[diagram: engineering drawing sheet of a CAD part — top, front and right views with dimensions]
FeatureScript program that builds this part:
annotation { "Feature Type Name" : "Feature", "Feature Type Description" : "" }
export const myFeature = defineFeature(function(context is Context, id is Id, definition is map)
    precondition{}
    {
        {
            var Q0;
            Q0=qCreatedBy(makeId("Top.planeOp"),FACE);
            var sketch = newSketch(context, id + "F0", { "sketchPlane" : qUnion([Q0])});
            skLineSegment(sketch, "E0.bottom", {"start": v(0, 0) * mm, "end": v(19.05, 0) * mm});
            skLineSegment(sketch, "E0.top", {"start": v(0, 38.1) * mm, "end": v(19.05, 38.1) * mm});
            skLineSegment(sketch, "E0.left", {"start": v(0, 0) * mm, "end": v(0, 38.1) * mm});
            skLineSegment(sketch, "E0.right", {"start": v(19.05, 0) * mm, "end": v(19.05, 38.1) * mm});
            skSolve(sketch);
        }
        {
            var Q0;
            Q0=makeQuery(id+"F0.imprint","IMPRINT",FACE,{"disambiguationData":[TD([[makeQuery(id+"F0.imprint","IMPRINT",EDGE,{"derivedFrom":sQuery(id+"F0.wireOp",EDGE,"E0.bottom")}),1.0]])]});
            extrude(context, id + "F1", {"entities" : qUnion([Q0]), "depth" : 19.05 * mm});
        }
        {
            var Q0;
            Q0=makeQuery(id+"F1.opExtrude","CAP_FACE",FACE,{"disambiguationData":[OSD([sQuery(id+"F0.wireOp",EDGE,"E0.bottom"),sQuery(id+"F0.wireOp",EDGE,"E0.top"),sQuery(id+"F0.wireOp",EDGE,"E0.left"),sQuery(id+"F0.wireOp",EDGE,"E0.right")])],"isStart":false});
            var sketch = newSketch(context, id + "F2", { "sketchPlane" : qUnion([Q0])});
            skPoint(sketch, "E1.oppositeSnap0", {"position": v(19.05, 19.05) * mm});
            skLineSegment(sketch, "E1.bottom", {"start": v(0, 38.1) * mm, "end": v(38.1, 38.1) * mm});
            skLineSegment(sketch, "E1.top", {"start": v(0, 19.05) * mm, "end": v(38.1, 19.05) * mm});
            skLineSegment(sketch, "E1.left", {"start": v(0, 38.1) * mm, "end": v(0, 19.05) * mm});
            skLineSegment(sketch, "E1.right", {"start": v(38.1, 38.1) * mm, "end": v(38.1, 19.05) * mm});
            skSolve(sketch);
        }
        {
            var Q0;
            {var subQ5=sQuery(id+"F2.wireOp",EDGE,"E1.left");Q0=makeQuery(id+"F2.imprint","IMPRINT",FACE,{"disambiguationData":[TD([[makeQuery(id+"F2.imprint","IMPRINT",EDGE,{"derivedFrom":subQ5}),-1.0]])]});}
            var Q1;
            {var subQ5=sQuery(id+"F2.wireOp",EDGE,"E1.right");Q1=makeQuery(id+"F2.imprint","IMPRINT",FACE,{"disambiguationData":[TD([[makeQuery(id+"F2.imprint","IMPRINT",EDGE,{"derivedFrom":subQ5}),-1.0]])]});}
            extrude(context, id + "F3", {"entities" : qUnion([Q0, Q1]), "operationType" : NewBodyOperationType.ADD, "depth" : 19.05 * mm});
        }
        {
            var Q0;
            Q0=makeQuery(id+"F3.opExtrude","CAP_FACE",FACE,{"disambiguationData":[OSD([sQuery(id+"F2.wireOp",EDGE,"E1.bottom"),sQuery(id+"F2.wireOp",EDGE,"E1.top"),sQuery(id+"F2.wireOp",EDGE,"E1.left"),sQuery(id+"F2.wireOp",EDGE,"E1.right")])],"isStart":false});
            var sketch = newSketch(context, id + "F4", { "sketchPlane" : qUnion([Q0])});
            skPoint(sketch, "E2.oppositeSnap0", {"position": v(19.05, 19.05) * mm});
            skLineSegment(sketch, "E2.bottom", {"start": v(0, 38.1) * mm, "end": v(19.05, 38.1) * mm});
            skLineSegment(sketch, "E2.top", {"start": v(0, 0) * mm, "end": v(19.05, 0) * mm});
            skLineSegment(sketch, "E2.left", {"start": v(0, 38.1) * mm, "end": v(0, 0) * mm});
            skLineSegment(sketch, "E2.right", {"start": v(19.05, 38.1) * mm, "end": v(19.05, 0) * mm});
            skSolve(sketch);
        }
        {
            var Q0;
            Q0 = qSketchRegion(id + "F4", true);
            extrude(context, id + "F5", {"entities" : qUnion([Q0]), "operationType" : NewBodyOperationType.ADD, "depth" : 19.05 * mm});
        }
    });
--
What to do:
Please extract each line of the records that contains the word "part".

Answer to this task:
[diagram: engineering drawing sheet of a CAD part — top, front and right views with dimensions]
FeatureScript program that builds this part:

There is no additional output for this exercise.